Jordan 710 model 2

Victoreen 710 model 5

Victoreen 720 model 2

International Pump 700 model 3 

Anton 700 model 5

Anton 700 model 6

Victoreen 700 model 6B

Lionel 700 model 6B

Victoreen 720 model 3A

Victoreen 715 model lA

Victoreen 717 model 1

Industrial Electronic Hardware 750 charger and Bendix 742 Dosemeters

A Look Back in Time 

  In today’s post 911 world the older among us remember when the threat to the country was not to any area of the country at a time but to the entire country at once.  Today even if terrorists succeeded in detonating an atomic weapon or dirty bomb, this would result in casualties only within the weapon’s lethal radius.  As awful as this is, we must remember that during the height of the cold war a nuclear exchange between the U. S. and the U. S. S. R. would have killed most higher life forms on the earth.  Even with an accidental limited nuclear exchange the casualty rate would have been horrendous.  Those killed in the initial blast would only be the beginning of the carnage.  The radioactive fallout from these weapons would kill many more than the initial blast.  To mitigate the casualties from nuclear fallout, the government put into place a civil defense plan in the 50s that included radiological survey meters to detect this invisible menace and trained personnel and provided temporary shelters so more people could survive.  Booklets were distributed to the public to inform them of these efforts and the public was encouraged to build shelters and stock materials.

Radiological Survey Meters

  President Truman signed the legislation that created our modern civil defense program on January 12, 1951.  Early attempts to get the states to acquire radiological measurement instruments by the Federal Civil Defense Administration (FCDA) was a failure so instruments were purchased and loaned to the states for personnel training but when these were returned most states still did not purchase their own instruments.

  It was not until 1960 that the Federal Government issued grants to the states for 100,000 radiation monitoring stations (later 150,000).
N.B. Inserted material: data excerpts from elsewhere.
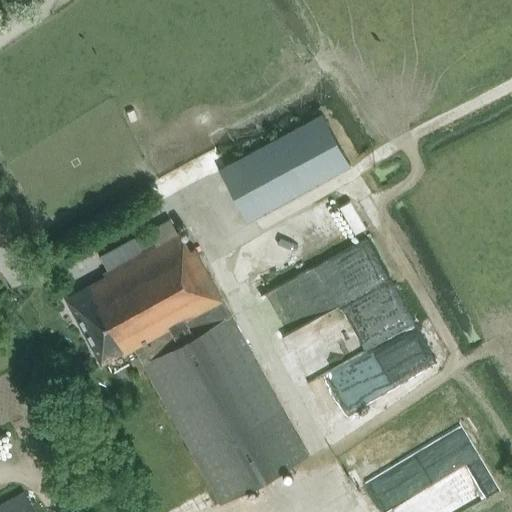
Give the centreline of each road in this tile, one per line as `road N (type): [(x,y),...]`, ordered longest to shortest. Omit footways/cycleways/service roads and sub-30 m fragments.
road 1 (track): [(350,175),(461,365),(333,451),(317,434)]
road 2 (track): [(218,253),(511,85)]
road 3 (unclassified): [(0,261),(32,273),(185,198)]
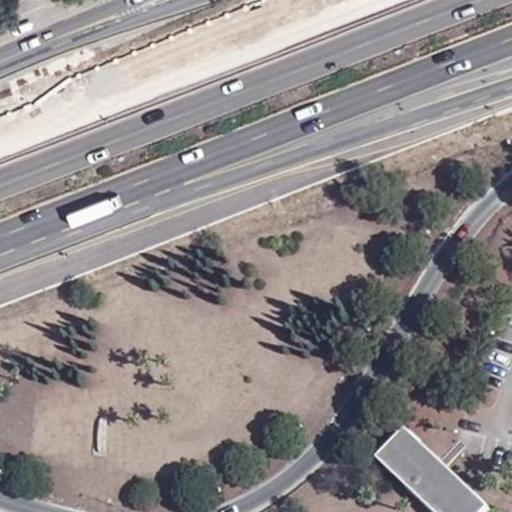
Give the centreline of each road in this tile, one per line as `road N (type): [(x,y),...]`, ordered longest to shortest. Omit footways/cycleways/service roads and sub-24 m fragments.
road 1 (motorway): [(0,283),(511,87)]
road 2 (motorway): [(0,238),(511,42)]
road 3 (motorway): [(463,0),(0,177)]
road 4 (unclassified): [(234,511),(293,476),(332,439),(468,225),(511,179)]
road 5 (primary): [(122,13),(0,65)]
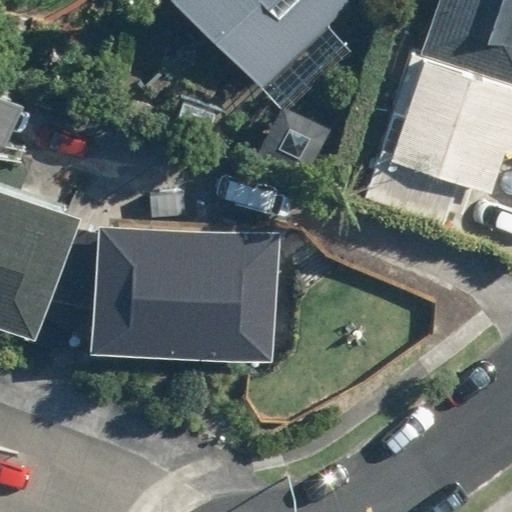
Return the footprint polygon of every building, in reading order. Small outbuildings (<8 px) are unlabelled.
[(176,0),(260,84),(344,0),(176,0)] [(511,0),(429,0),(382,152),(482,183),(495,140),(504,143),(511,116),(511,0)] [(0,135),(3,137),(16,98),(0,92),(0,135)] [(0,319),(26,329),(73,207),(0,178),(0,319)] [(274,219),(87,208),(79,344),(266,355),(274,219)]
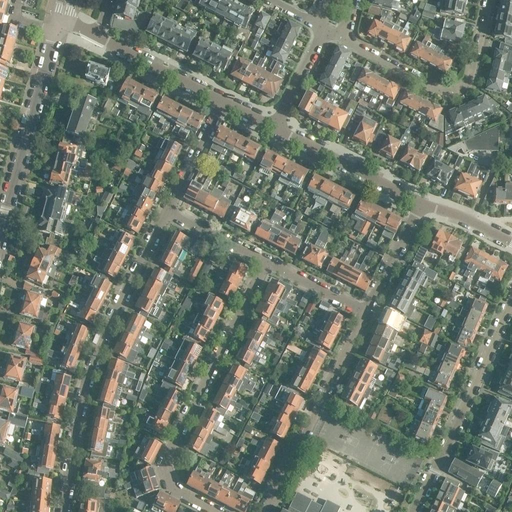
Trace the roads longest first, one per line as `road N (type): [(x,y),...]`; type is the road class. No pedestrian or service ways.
road 1 (residential): [(63,511),(89,365),(167,209)]
road 2 (residential): [(219,511),(171,488),(164,461),(267,260)]
road 3 (residential): [(416,511),(511,297)]
road 4 (residential): [(344,42),(446,95),(458,93),(477,63),(489,0)]
road 5 (residential): [(264,511),(367,312)]
road 6 (residential): [(0,240),(54,31)]
road 7 (residential): [(425,198),(276,126)]
road 8 (residential): [(221,99),(99,37)]
road 9 (residential): [(367,312),(425,198)]
road 10 (residential): [(167,209),(221,99)]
The following meters were approved:

  CDV 700 ~ low range meter 0-50 mr/hr.

  CDV 710 ~ high range meter 0-50 R/hr.

  CDV 715 ~ high range meter 0-500 R/hr.

  CDV 720 ~ high range meter 0-500 R/hr. with beta particle detection capabilities.

  CDV 717 ~ high range meter 0-500 R/hr. with a remote sensor and 20 ft. of cable.

  CDV ~ 730  CDV ~ 740  CDV ~ 742  wearable personal dosemeters.

  CDV ~ 750  dosemeter charger

  The CDV ~ 710s and early CDV ~ 720s were decommissioned (disposition process) by the government in the early 60s.

The earlier meters used vacuum tubes and had "B" batteries.  This made them obsolete when transistor models could use just "D" cells.  The late 720s and the 715 and 717 used a vacuum tube but had a transistor power supply that supplied the plate voltage.